Prompt
Below are entries; output exactly the lines from the one with "HostGator offers flexible" to the one with "-->> https://snipitx.com/hostgator-jy 🚀", both included, and nothing else.

Pictures paired with source code
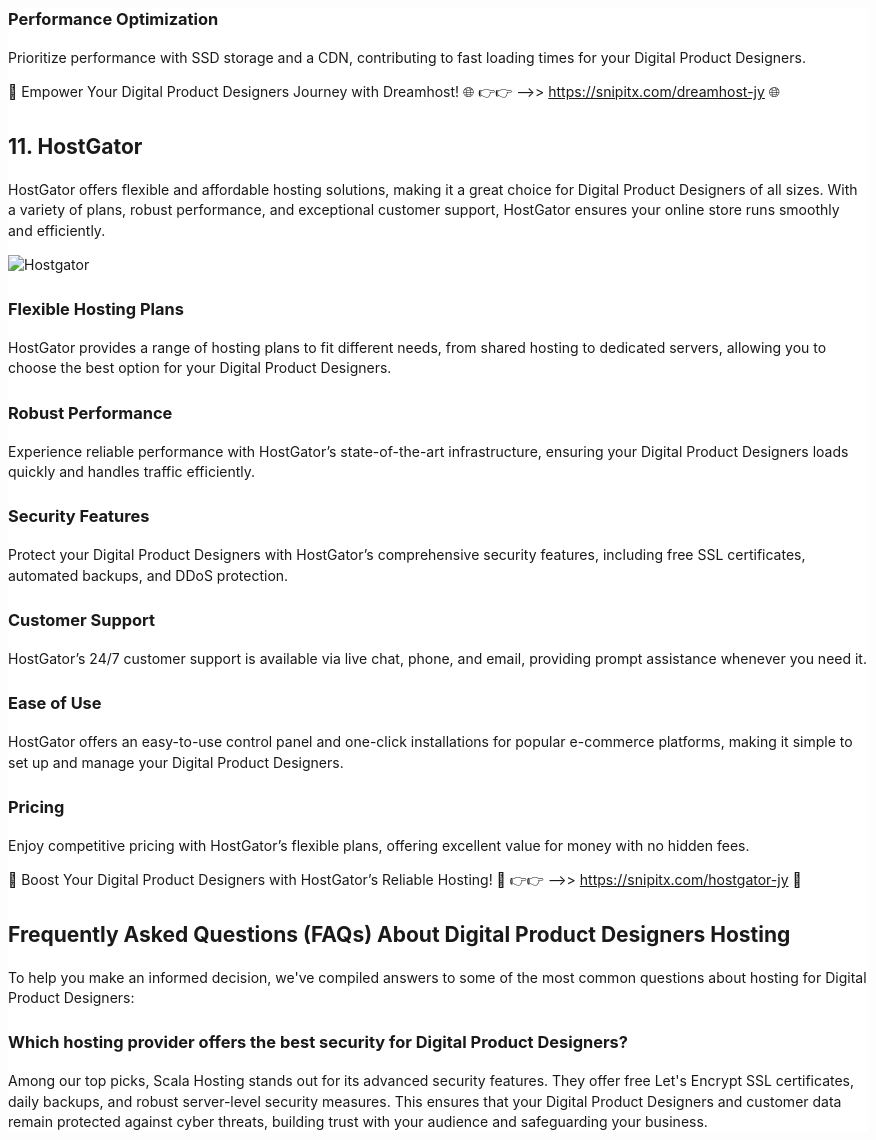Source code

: ### Performance Optimization
Prioritize performance with SSD storage and a CDN, contributing to fast loading times for your Digital Product Designers.

🚀 Empower Your Digital Product Designers Journey with Dreamhost! 🌐
👉👉 -->> https://snipitx.com/dreamhost-jy 🌐

## 11. HostGator

HostGator offers flexible and affordable hosting solutions, making it a great choice for Digital Product Designers of all sizes. With a variety of plans, robust performance, and exceptional customer support, HostGator ensures your online store runs smoothly and efficiently.

![Hostgator](https://i.imgur.com/SNC0dSu.jpeg "Hostgator Hosting")

### Flexible Hosting Plans
HostGator provides a range of hosting plans to fit different needs, from shared hosting to dedicated servers, allowing you to choose the best option for your Digital Product Designers.

### Robust Performance
Experience reliable performance with HostGator’s state-of-the-art infrastructure, ensuring your Digital Product Designers loads quickly and handles traffic efficiently.

### Security Features
Protect your Digital Product Designers with HostGator’s comprehensive security features, including free SSL certificates, automated backups, and DDoS protection.

### Customer Support
HostGator’s 24/7 customer support is available via live chat, phone, and email, providing prompt assistance whenever you need it.

### Ease of Use
HostGator offers an easy-to-use control panel and one-click installations for popular e-commerce platforms, making it simple to set up and manage your Digital Product Designers.

### Pricing
Enjoy competitive pricing with HostGator’s flexible plans, offering excellent value for money with no hidden fees.

🌟 Boost Your Digital Product Designers with HostGator’s Reliable Hosting! 🚀
👉👉 -->> https://snipitx.com/hostgator-jy 🚀

## Frequently Asked Questions (FAQs) About Digital Product Designers Hosting

To help you make an informed decision, we've compiled answers to some of the most common questions about hosting for Digital Product Designers:

### Which hosting provider offers the best security for Digital Product Designers? 
Among our top picks, Scala Hosting stands out for its advanced security features. They offer free Let's Encrypt SSL certificates, daily backups, and robust server-level security measures. This ensures that your Digital Product Designers and customer data remain protected against cyber threats, building trust with your audience and safeguarding your business.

Answer section
HostGator offers flexible and affordable hosting solutions, making it a great choice for Digital Product Designers of all sizes. With a variety of plans, robust performance, and exceptional customer support, HostGator ensures your online store runs smoothly and efficiently.

![Hostgator](https://i.imgur.com/SNC0dSu.jpeg "Hostgator Hosting")

### Flexible Hosting Plans
HostGator provides a range of hosting plans to fit different needs, from shared hosting to dedicated servers, allowing you to choose the best option for your Digital Product Designers.

### Robust Performance
Experience reliable performance with HostGator’s state-of-the-art infrastructure, ensuring your Digital Product Designers loads quickly and handles traffic efficiently.

### Security Features
Protect your Digital Product Designers with HostGator’s comprehensive security features, including free SSL certificates, automated backups, and DDoS protection.

### Customer Support
HostGator’s 24/7 customer support is available via live chat, phone, and email, providing prompt assistance whenever you need it.

### Ease of Use
HostGator offers an easy-to-use control panel and one-click installations for popular e-commerce platforms, making it simple to set up and manage your Digital Product Designers.

### Pricing
Enjoy competitive pricing with HostGator’s flexible plans, offering excellent value for money with no hidden fees.

🌟 Boost Your Digital Product Designers with HostGator’s Reliable Hosting! 🚀
👉👉 -->> https://snipitx.com/hostgator-jy 🚀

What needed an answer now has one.